Verizon's Media Failure Is Complete As Company Eyes AOL/Yahoo Sale
from the bumblin'-and-stumblin' dept
Back in 2014, Verizon decided it wanted to get into the media business. So it launched a website dubbed "Sugarstring." It didn't go very well. The website immediately gained attention for the fact that Verizon informed new journalist hires that they couldn't write about surveillance or net neutrality, two subjects Verizon is intimately involved in. The backlash was immediate, employees realized it was a shitshow and headed for the exits, and the whole thing was quickly shut down. But it was a good indication of what was to come.
Years later, Verizon moved on to an equally ill-fated effort, the acquisitions of both AOL (bought for $4.4 billion in 2015) and Yahoo (bought for $4.48 billion in 2017). Apparently, the executive brain trust at Verizon thought it would be a great idea to buy two sharply declining 90's media brands and mush them together, hoping this would allow them to magically elbow in on the Google ad revenues they'd coveted for so long. Of course that didn't go particularly well either.
There was the huge Yahoo hack, a massive privacy scandal where Verizon was busted modifying wireless data packets to track them around the internet without telling them (whoops!), and then of course the face plant by Go90, Verizon's attempt to rebrand itself as a sexy, Millennial-friendly streaming video service. Despite making a great stink about rebranding its AOL/Yahoo media and ad empire "Oath," by late 2018 Verizon was forced to acknowledge the whole thing was effectively worthless.
In 2019, Verizon wound up selling Tumblr to WordPress owner Automattic at a massive loss after a rocky ownership stretch. Last year it offloaded the Huffington Post.

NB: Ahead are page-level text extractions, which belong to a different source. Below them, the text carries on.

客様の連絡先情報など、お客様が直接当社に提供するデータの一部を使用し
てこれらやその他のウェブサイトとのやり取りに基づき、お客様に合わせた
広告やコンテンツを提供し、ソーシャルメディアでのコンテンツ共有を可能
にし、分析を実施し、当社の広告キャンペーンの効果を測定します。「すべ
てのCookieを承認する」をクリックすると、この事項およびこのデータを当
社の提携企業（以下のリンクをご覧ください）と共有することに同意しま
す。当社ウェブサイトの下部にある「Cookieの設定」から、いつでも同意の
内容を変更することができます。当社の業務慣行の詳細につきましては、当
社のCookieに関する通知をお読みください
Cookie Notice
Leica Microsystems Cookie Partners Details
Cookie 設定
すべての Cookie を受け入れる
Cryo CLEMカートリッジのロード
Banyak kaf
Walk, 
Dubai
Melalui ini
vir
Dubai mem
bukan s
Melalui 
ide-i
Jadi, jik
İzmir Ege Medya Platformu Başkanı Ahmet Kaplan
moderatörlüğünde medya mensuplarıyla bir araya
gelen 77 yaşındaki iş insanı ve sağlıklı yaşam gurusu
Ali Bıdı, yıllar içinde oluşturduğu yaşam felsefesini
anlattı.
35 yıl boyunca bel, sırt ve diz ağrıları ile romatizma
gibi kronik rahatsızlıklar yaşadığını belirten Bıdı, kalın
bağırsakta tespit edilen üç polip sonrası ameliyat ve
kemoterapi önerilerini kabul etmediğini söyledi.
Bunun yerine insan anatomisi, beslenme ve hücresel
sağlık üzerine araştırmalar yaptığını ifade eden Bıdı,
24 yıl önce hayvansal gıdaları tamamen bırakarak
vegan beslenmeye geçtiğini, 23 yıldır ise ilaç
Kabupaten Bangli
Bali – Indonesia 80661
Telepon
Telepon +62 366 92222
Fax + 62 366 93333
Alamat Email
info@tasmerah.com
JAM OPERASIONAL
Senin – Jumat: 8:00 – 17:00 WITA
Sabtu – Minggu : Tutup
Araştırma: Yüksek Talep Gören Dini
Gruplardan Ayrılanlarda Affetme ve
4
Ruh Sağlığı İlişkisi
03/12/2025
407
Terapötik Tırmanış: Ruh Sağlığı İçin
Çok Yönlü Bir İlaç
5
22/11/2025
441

And this week, somebody leaked word to the press that Verizon was finally considering selling the whole mess, now creatively dubbed "Verizon Media Group":
"Verizon Communications Inc. is considering selling its media division, according to people familiar with the matter, as the telecommunications giant seeks to unload once high-flying dot-com brands such as Yahoo! and AOL. The company is talking to Apollo Global Management Inc. about a deal, they said. It couldn’t immediately be learned how a deal would be structured or if other suitors may emerge.
While whoever leaked word of the sale suggests the deal could come in around $5 billion, given the history of these assets I'd say it's probably a good bet the final sale figure could be dramatically less. Even calling Yahoo and AOL "once high-flying dot-com brands" seems generous in the TikTok, Facebook era. Verizon will now slink back to its core competences: running and building networks, and lobbying the federal government to prevent broadband competition.
As we've long noted, companies like AT&T and Verizon have spent the better part of a generation as government-pampered, natural monopolies. As such, creativity, competition, innovation, and adaptation are alien constructs. They're just not built for the kind of competition you see in markets like adtech or short-form online video. And when they do try to compete, that usually involves throwing money at often mindless acquisitions (see AT&T's $200 billion TV sector face plant). But despite billions of dollars, an ocean of regulatory favors, and endless hype, the end result has been a massive parade of stumbles.